The warning follows an in-depth report on the impact of online counterfeit sales commissioned by the Scottish Business Resilience Centre (SBRC), which found that 2017 is set to be the biggest year ever for counterfeit transactions.
The illegal trade of fake goods has a hugely detrimental impact on the UK’s economy, costing millions each year while threatening the livelihood of many hardworking Scots by providing cheaper prices for knock off products.
Sales of everything from clothing and beauty products to medical equipment and tobacco are all at risk of being cloned with shoddy, even dangerous rip offs that harm both the customer and the wider economy.
Serious organised crime, for example human, drug and even weapon trafficking are all set to benefit from the illicit goods trade so it is in the interest of public safety to protect against the rise of e-crime.
Kenny MacAskill, Chair of The Scottish Anti Illicit Trade Group (SAITG), said: “Every year we are seeing more and more people lured into the trap of purchasing counterfeit goods, and now what we are seeing is this trade moving online.
“With websites such as Facebook and Gumtree now being used as a platforms for selling items, more and more Scots are vulnerable to these counterfeit goods, especially at this time of year when people are looking for a bargain.
“These transactions are by no means victimless crimes as they undermine our national economy, putting hardworking individuals out of business.”
National Trading Standards highlighted the scale of this problem in an article published earlier this year, stating that over 4,000 infringing images were removed from Facebook in 2017 as they were suspected as counterfeit goods.
As the illegal trade industry moves online, SBRC expects this Black Friday and festive period to be the biggest year yet for counterfeit transactions.
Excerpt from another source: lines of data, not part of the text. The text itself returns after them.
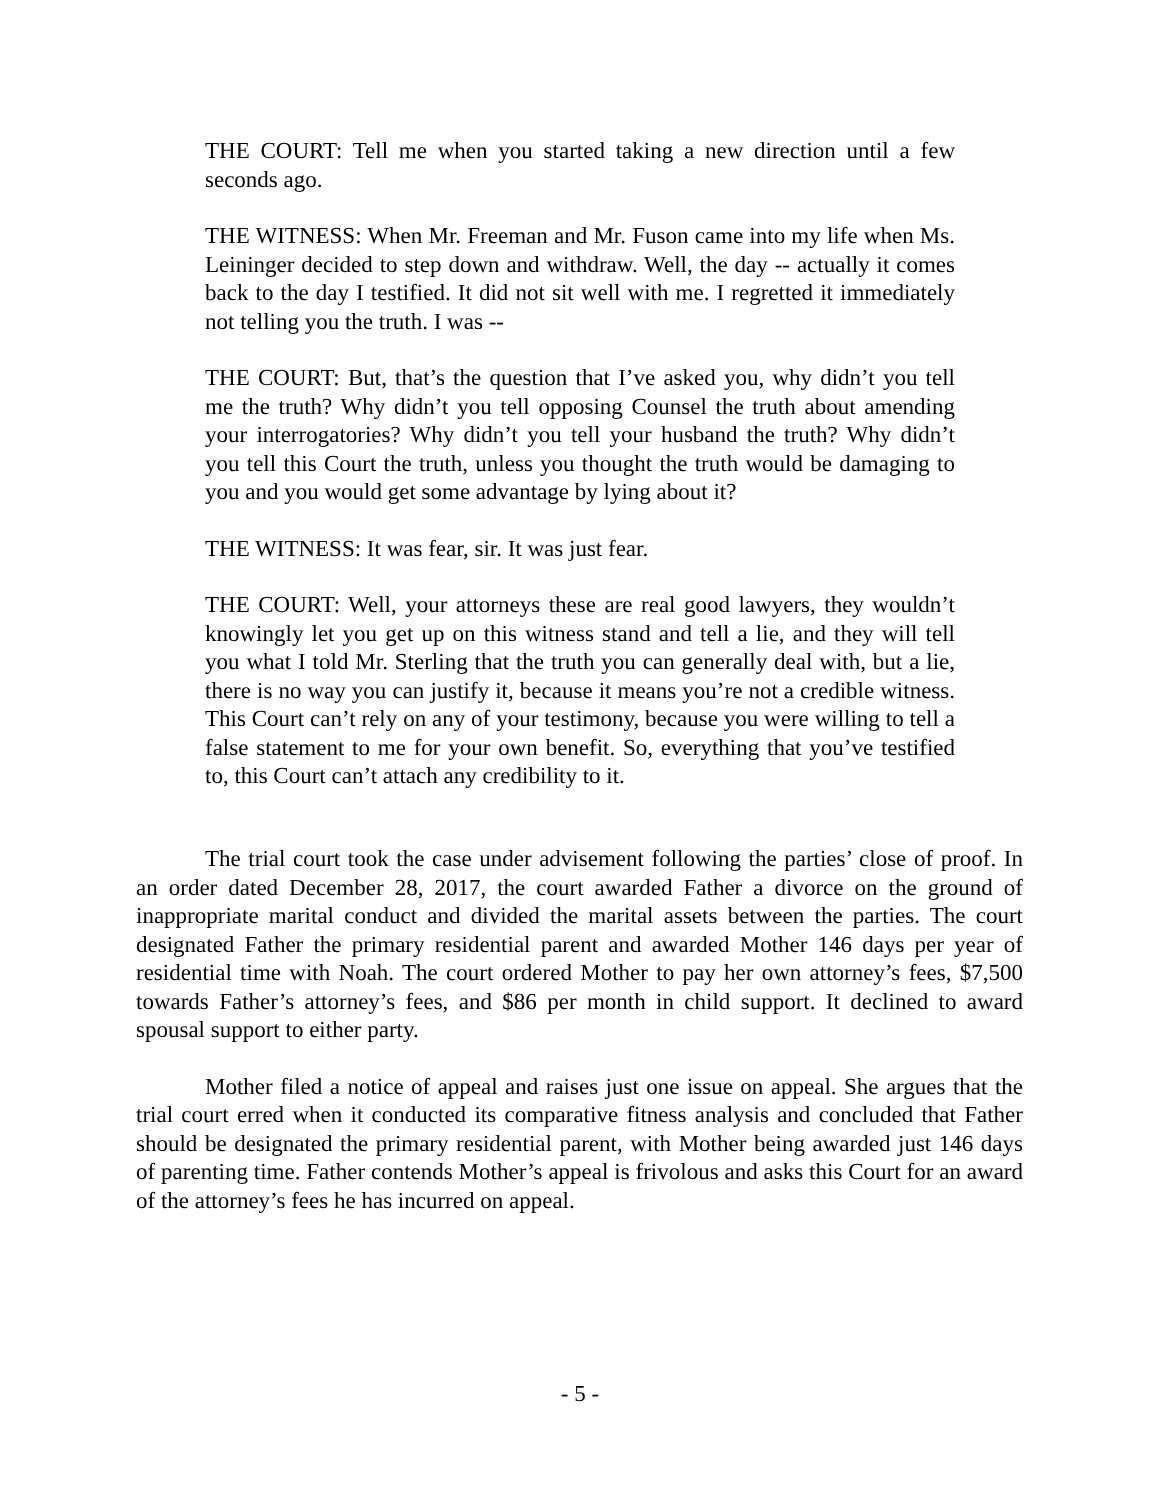THE COURT: Tell me when you started taking a new direction until a few seconds ago.
THE WITNESS: When Mr. Freeman and Mr. Fuson came into my life when Ms. Leininger decided to step down and withdraw. Well, the day -- actually it comes back to the day I testified. It did not sit well with me. I regretted it immediately not telling you the truth. I was --
THE COURT: But, that’s the question that I’ve asked you, why didn’t you tell me the truth? Why didn’t you tell opposing Counsel the truth about amending your interrogatories? Why didn’t you tell your husband the truth? Why didn’t you tell this Court the truth, unless you thought the truth would be damaging to you and you would get some advantage by lying about it?
THE WITNESS: It was fear, sir. It was just fear.
THE COURT: Well, your attorneys these are real good lawyers, they wouldn’t knowingly let you get up on this witness stand and tell a lie, and they will tell you what I told Mr. Sterling that the truth you can generally deal with, but a lie, there is no way you can justify it, because it means you’re not a credible witness. This Court can’t rely on any of your testimony, because you were willing to tell a false statement to me for your own benefit. So, everything that you’ve testified to, this Court can’t attach any credibility to it.
The trial court took the case under advisement following the parties’ close of proof. In an order dated December 28, 2017, the court awarded Father a divorce on the ground of inappropriate marital conduct and divided the marital assets between the parties. The court designated Father the primary residential parent and awarded Mother 146 days per year of residential time with Noah. The court ordered Mother to pay her own attorney’s fees, $7,500 towards Father’s attorney’s fees, and $86 per month in child support. It declined to award spousal support to either party.
Mother filed a notice of appeal and raises just one issue on appeal. She argues that the trial court erred when it conducted its comparative fitness analysis and concluded that Father should be designated the primary residential parent, with Mother being awarded just 146 days of parenting time. Father contends Mother’s appeal is frivolous and asks this Court for an award of the attorney’s fees he has incurred on appeal.
- 5 -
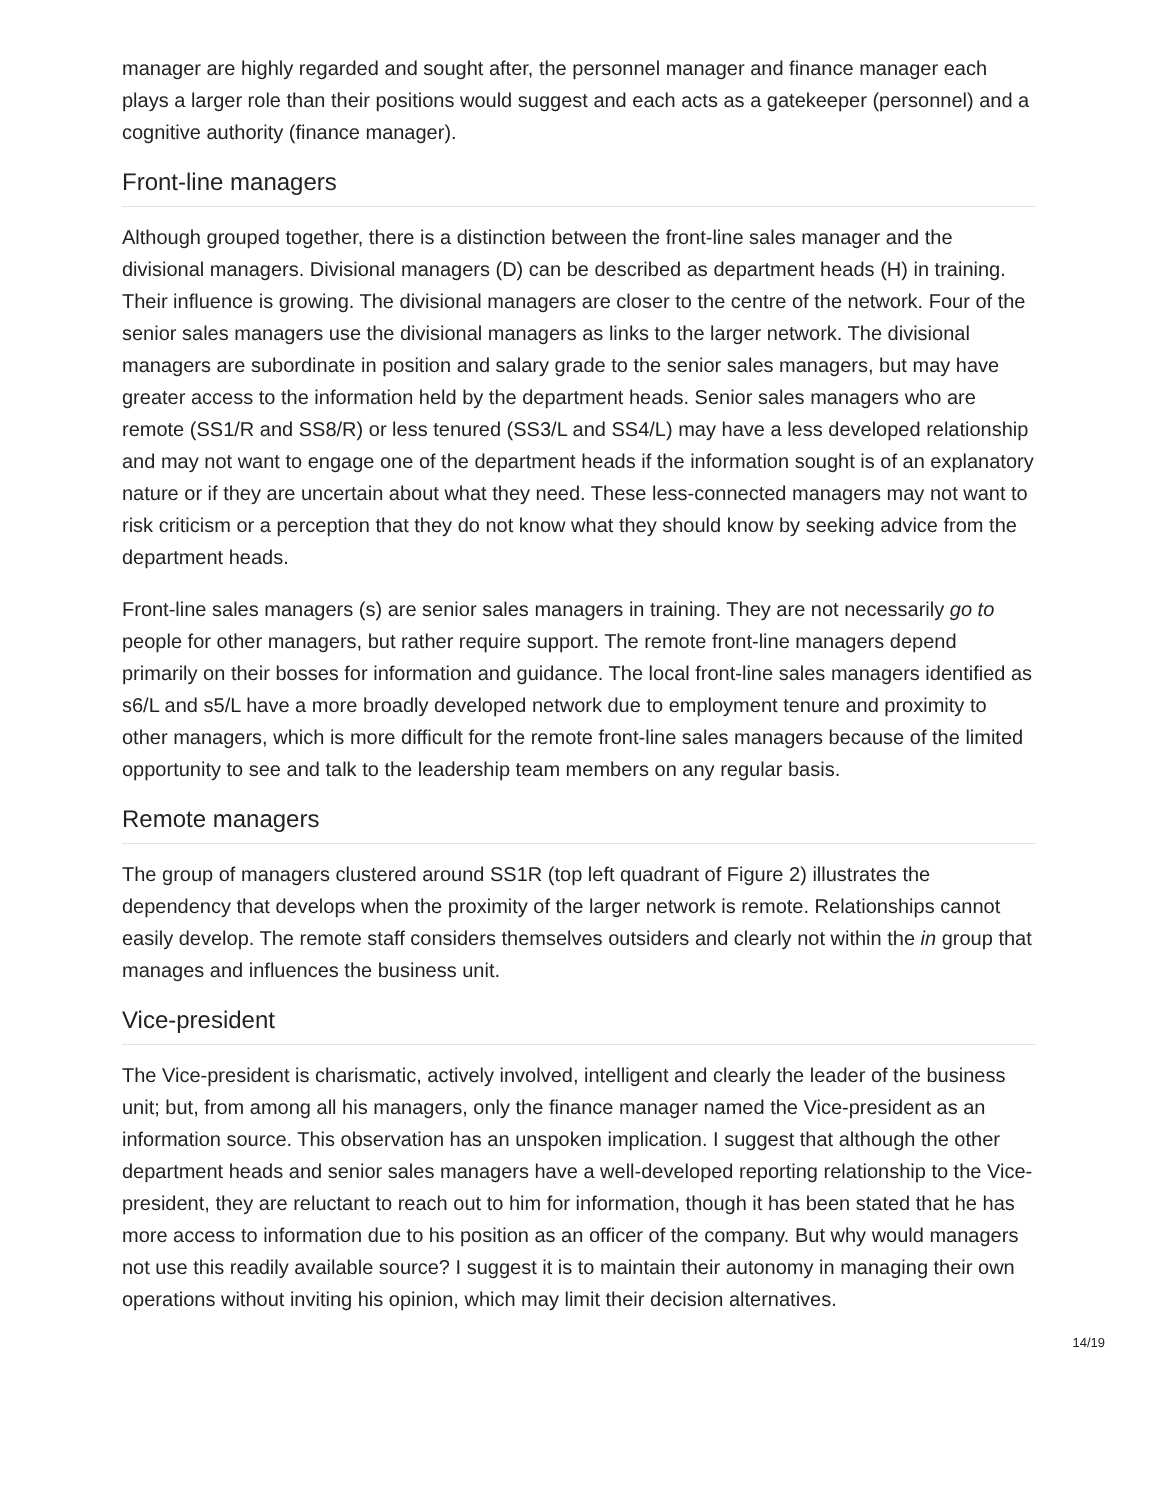manager are highly regarded and sought after, the personnel manager and finance manager each plays a larger role than their positions would suggest and each acts as a gatekeeper (personnel) and a cognitive authority (finance manager).
Front-line managers
Although grouped together, there is a distinction between the front-line sales manager and the divisional managers. Divisional managers (D) can be described as department heads (H) in training. Their influence is growing. The divisional managers are closer to the centre of the network. Four of the senior sales managers use the divisional managers as links to the larger network. The divisional managers are subordinate in position and salary grade to the senior sales managers, but may have greater access to the information held by the department heads. Senior sales managers who are remote (SS1/R and SS8/R) or less tenured (SS3/L and SS4/L) may have a less developed relationship and may not want to engage one of the department heads if the information sought is of an explanatory nature or if they are uncertain about what they need. These less-connected managers may not want to risk criticism or a perception that they do not know what they should know by seeking advice from the department heads.
Front-line sales managers (s) are senior sales managers in training. They are not necessarily go to people for other managers, but rather require support. The remote front-line managers depend primarily on their bosses for information and guidance. The local front-line sales managers identified as s6/L and s5/L have a more broadly developed network due to employment tenure and proximity to other managers, which is more difficult for the remote front-line sales managers because of the limited opportunity to see and talk to the leadership team members on any regular basis.
Remote managers
The group of managers clustered around SS1R (top left quadrant of Figure 2) illustrates the dependency that develops when the proximity of the larger network is remote. Relationships cannot easily develop. The remote staff considers themselves outsiders and clearly not within the in group that manages and influences the business unit.
Vice-president
The Vice-president is charismatic, actively involved, intelligent and clearly the leader of the business unit; but, from among all his managers, only the finance manager named the Vice-president as an information source. This observation has an unspoken implication. I suggest that although the other department heads and senior sales managers have a well-developed reporting relationship to the Vice-president, they are reluctant to reach out to him for information, though it has been stated that he has more access to information due to his position as an officer of the company. But why would managers not use this readily available source? I suggest it is to maintain their autonomy in managing their own operations without inviting his opinion, which may limit their decision alternatives.
14/19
MacAskill added: “By remaining vigilant online, shoppers can avoid getting caught out. The most important thing to remember is that if it seems too good to be true, more often than not it is.
“Another thing to be wary of is the payment method. Dubious websites are far less likely to have established and secure payment processes such as PayPal. This can be a telltale sign of a high risk website and should be avoided at all costs.
“All in all, shoppers should be sure to spend some time checking out the website before making any hasty payments. Read over the website and pay attention to the language they use especially in the product description.”
Tips for protecting yourself against counterfeit goods
Never buy goods from sites such as Silk Road and The Pirate Bay
Take extra care when purchasing from sites such as Gumtree and Facebook
Always seek a secure method for transactions such as PayPal
Look out for language used on the website, for example in product descriptions
Be skeptical of sites that offer goods without checks and balances, e.g. no refunds or prescriptions not required for medical goods.